SEXP attribute_hidden R_doDotCall(DL_FUNC ofun, int nargs, SEXP *cargs,
				  SEXP call) {
    VarFun fun = NULL;
    SEXP retval = R_NilValue;	/* -Wall */
    fun = (VarFun) ofun;
    switch (nargs) {
    case 0:
	retval = (SEXP)ofun();
	break;
    case 1:
	retval = (SEXP)fun(cargs[0]);
	break;
    case 2:
	retval = (SEXP)fun(cargs[0], cargs[1]);
	break;
...
    case 65:
	retval = (SEXP)fun(
	    cargs[0],  cargs[1],  cargs[2],  cargs[3],  cargs[4],
	    cargs[5],  cargs[6],  cargs[7],  cargs[8],  cargs[9],
	    cargs[10], cargs[11], cargs[12], cargs[13], cargs[14],
	    cargs[15], cargs[16], cargs[17], cargs[18], cargs[19],
	    cargs[20], cargs[21], cargs[22], cargs[23], cargs[24],
	    cargs[25], cargs[26], cargs[27], cargs[28], cargs[29],
	    cargs[30], cargs[31], cargs[32], cargs[33], cargs[34],
	    cargs[35], cargs[36], cargs[37], cargs[38], cargs[39],
	    cargs[40], cargs[41], cargs[42], cargs[43], cargs[44],
	    cargs[45], cargs[46], cargs[47], cargs[48], cargs[49],
	    cargs[50], cargs[51], cargs[52], cargs[53], cargs[54],
	    cargs[55], cargs[56], cargs[57], cargs[58], cargs[59],
	    cargs[60], cargs[61], cargs[62], cargs[63], cargs[64]);
	break;
    default:
	errorcall(call, _("too many arguments, sorry"));
    }
    return retval;
}

So the C source code of R does not show any evidence of any special unpacking syntax.

How does python do it?

How does Python call C code?
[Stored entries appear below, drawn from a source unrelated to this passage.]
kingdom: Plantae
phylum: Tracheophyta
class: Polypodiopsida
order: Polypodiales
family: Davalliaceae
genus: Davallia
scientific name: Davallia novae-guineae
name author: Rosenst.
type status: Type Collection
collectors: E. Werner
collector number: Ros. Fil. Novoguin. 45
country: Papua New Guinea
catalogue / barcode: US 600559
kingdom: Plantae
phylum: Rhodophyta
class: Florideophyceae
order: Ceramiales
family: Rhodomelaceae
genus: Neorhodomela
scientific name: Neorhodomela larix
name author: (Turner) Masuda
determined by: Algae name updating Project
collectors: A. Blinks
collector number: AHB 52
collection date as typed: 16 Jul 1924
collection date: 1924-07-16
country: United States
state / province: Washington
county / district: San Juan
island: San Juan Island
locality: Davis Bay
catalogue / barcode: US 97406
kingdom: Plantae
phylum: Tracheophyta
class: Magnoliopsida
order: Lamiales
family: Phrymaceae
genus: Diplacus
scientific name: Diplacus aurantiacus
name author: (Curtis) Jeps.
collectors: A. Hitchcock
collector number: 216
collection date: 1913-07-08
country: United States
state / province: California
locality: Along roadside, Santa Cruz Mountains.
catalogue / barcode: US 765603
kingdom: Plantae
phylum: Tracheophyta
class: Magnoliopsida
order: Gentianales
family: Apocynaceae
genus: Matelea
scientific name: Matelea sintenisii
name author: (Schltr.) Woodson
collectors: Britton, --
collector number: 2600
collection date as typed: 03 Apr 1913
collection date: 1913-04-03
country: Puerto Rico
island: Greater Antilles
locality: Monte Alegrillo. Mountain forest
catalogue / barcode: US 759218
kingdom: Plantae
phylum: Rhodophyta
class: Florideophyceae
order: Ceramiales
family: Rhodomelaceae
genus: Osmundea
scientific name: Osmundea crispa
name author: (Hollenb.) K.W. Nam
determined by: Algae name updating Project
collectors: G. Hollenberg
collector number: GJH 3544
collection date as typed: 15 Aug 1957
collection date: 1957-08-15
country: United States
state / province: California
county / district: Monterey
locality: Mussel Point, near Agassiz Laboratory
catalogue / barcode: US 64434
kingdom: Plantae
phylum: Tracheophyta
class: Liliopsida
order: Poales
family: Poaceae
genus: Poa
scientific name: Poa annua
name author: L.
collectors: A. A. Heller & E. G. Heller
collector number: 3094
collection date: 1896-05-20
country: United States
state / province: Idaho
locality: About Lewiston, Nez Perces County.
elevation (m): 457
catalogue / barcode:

For example I recently coded interface.c which defines a python/C++ interface function ModelSelectionInterface. It is declared as using METH_VARARGS which means there are always two arguments, as documented in Common Object Structures: “This is the typical calling convention, where the methods have the type PyCFunction. The function expects two PyObject* values. The first one is the self object for methods; for module functions, it is the module object. The second parameter (often called args) is a tuple object representing all arguments.” That doc page explains that Python allows several other METH_SOMETHING values, each of which have a specified number of arguments, one or more of which is a tuple/array representing any number of arguments. So python does not have a limit on the number of arguments, except for the size of a tuple/array. In python the number and types of arguments are defined by PyArg_ParseTuple which is arguably cleaner than the R solution.

What about C++?

Does argument unpacking exist in C++? Yes, since C++17 or C++20. There is some support via std::apply (for callables, here is another blog post with a discussion and example) and std::make_from_tuple (for instantiation/construction). Could R be re-implemented in C++ to take advantage of this new feature, and avoid that huge switch block? For the .Call interface it could, because it could use std::apply with a tuple of SEXP. For the .C interface it could do something similar with tuple of pointers to int/double/etc.

What about the inverse operation, variable number of arguments? The C++ equivalent of C’s va_arg etc is described as variadic on parameter_pack.